(TASK INPUTS)

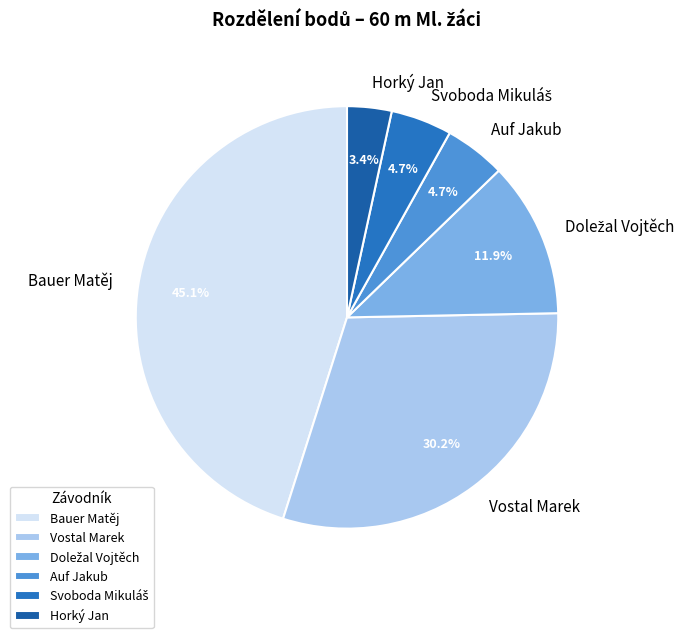

Does Auf Jakub account for over 50% of the chart?

No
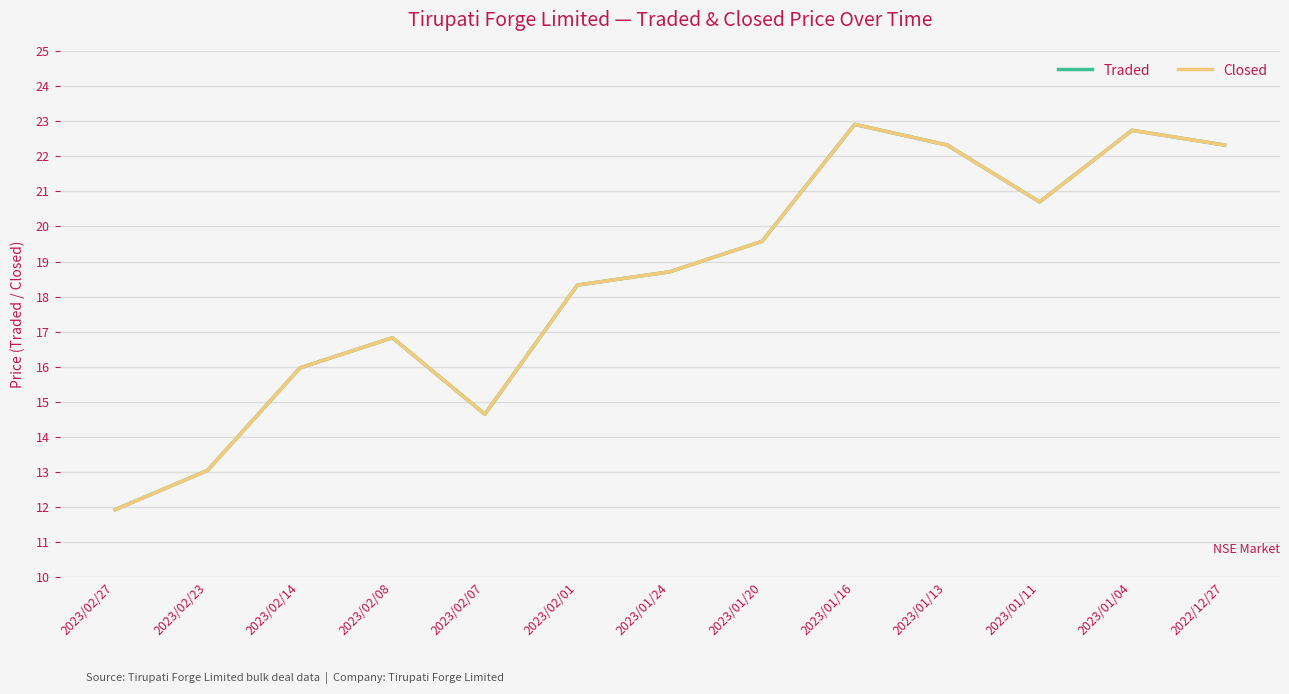

Does the chart display data point markers on the line(s)?

No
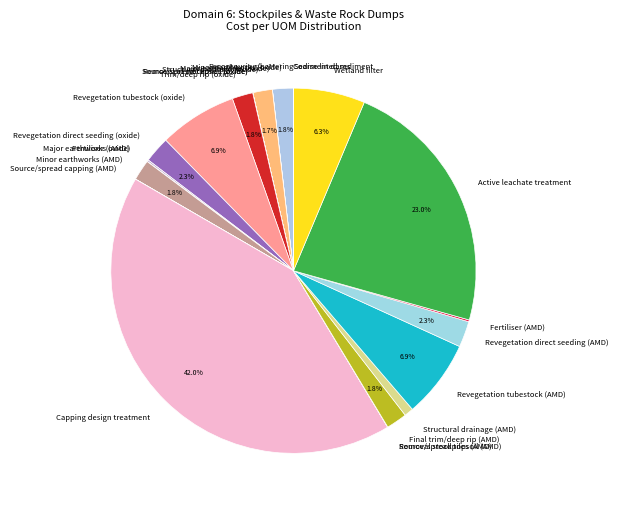

How much of the chart is everything except Minor earthworks (oxide)?

98.2%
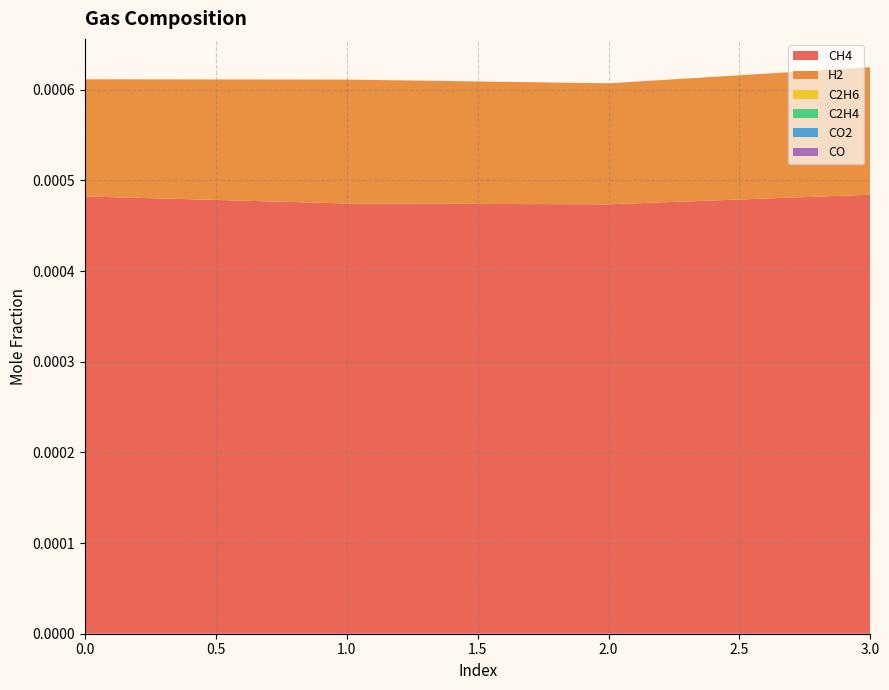

Reading left to right, list all the values displayed in this chart.

CH4: 0=0.0	1=0.0	2=0.0	3=0.0
H2: 0=0.0	1=0.0	2=0.0	3=0.0
C2H6: 0=0.0	1=0.0	2=0.0	3=0.0
C2H4: 0=0.0	1=0.0	2=0.0	3=0.0
CO2: 0=0.0	1=0.0	2=0.0	3=0.0
CO: 0=0.0	1=0.0	2=0.0	3=0.0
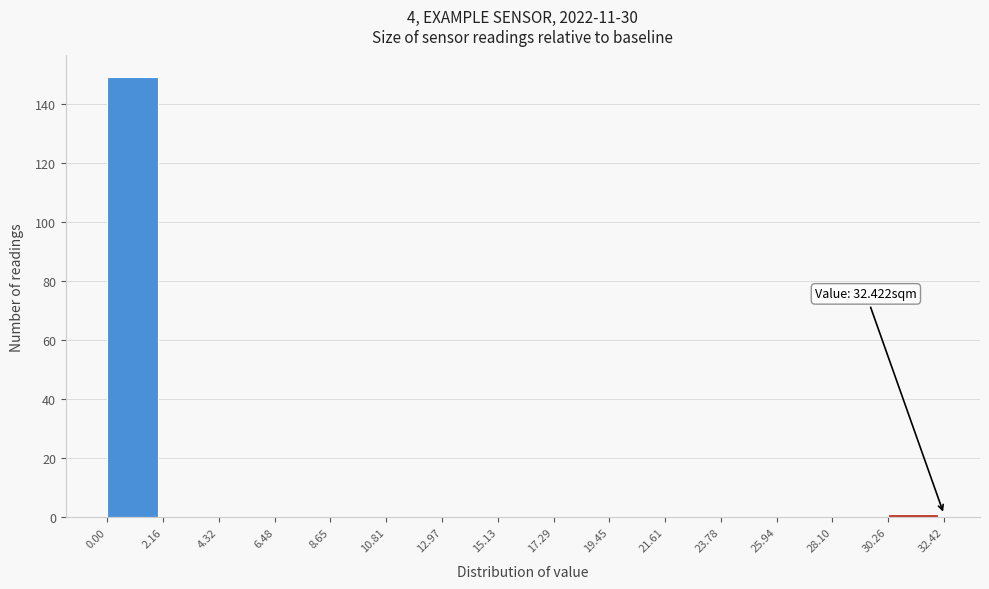

Over which range of the x-axis is the bar tallest?

0.00 to 2.16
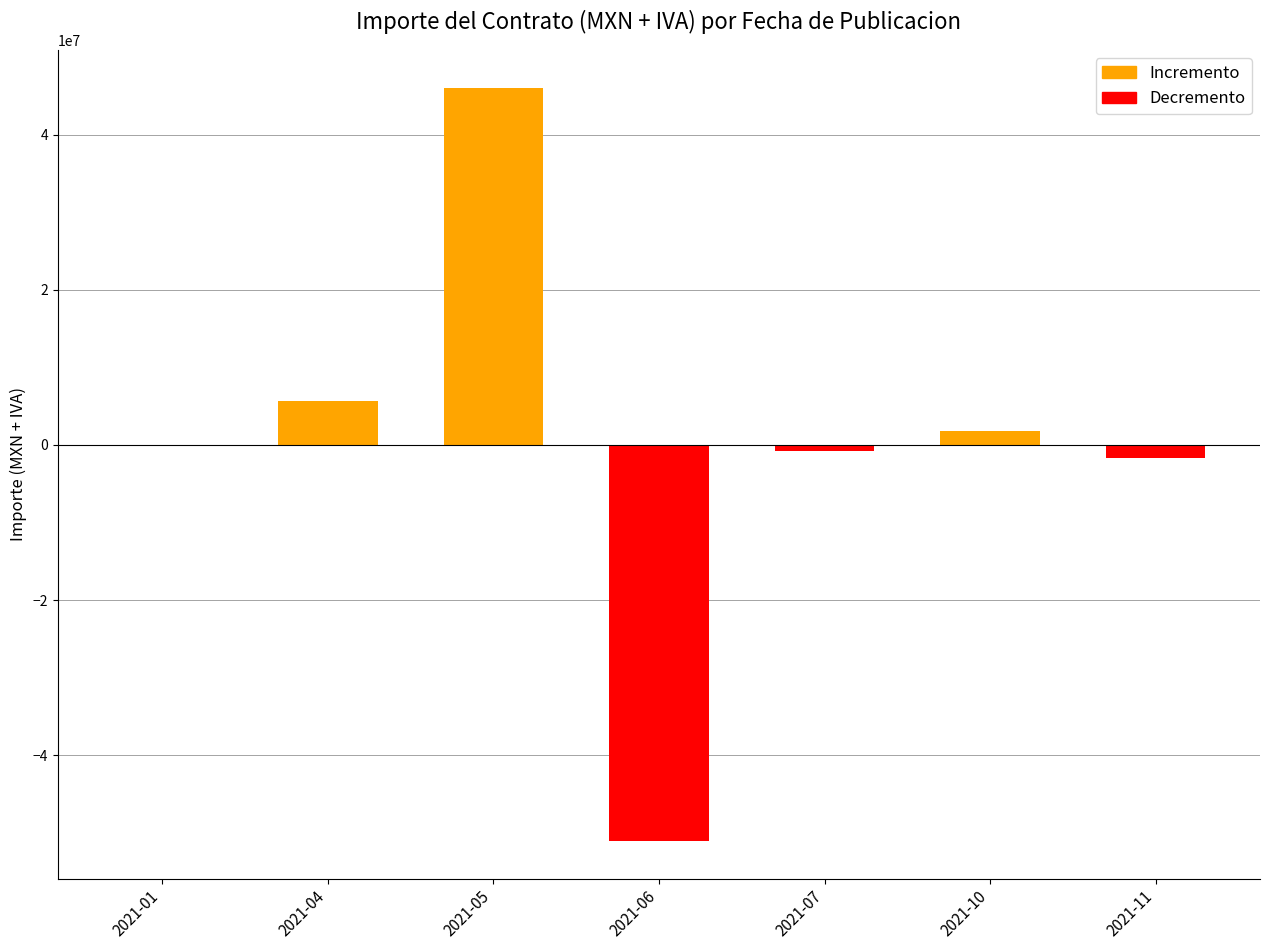

What is the greatest value displayed?

46092422.5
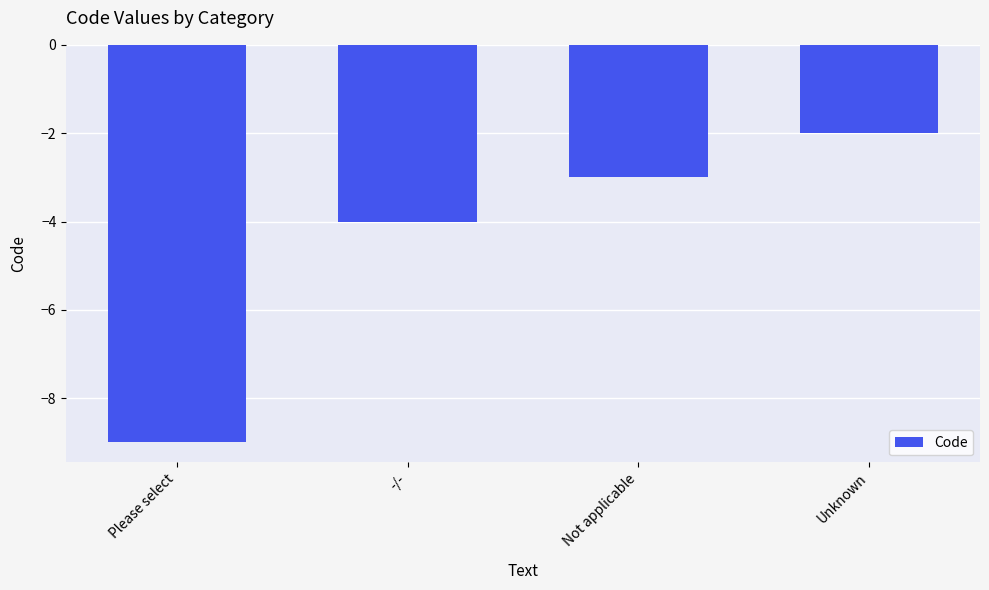

At which label does the data first exceed -3?

Unknown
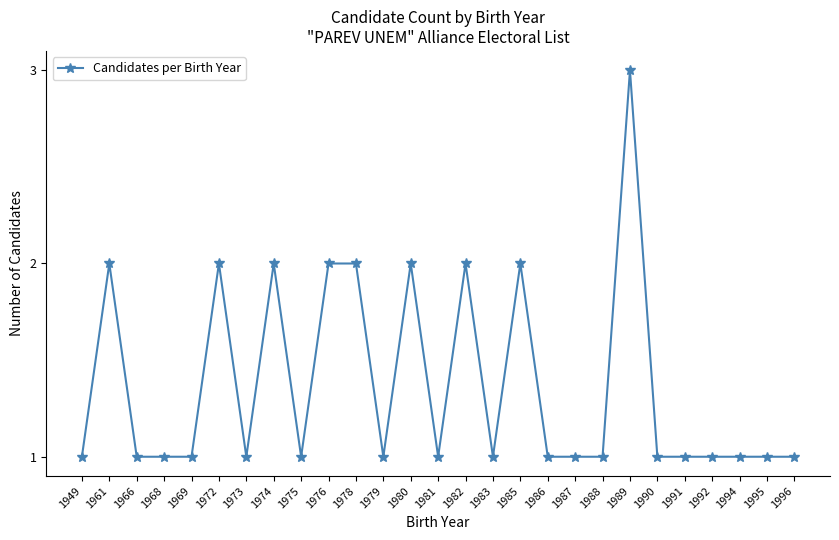

What is the change in value from 1976 to 1996?

-1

(TASK INSTRUCTIONS) Update the stretch from the line containing "How much of" through the end of the data, replacing "x-axis" with "horizontal axis" and changing nothing else. Return only those lines, and leave the pictures out.

(REPLY)
How much of the chart is everything except Minor earthworks (oxide)?

98.2%

Reading left to right, list all the values displayed in this chart.

CH4: 0=0.0	1=0.0	2=0.0	3=0.0
H2: 0=0.0	1=0.0	2=0.0	3=0.0
C2H6: 0=0.0	1=0.0	2=0.0	3=0.0
C2H4: 0=0.0	1=0.0	2=0.0	3=0.0
CO2: 0=0.0	1=0.0	2=0.0	3=0.0
CO: 0=0.0	1=0.0	2=0.0	3=0.0

Over which range of the horizontal axis is the bar tallest?

0.00 to 2.16

What is the greatest value displayed?

46092422.5

At which label does the data first exceed -3?

Unknown

What is the change in value from 1976 to 1996?

-1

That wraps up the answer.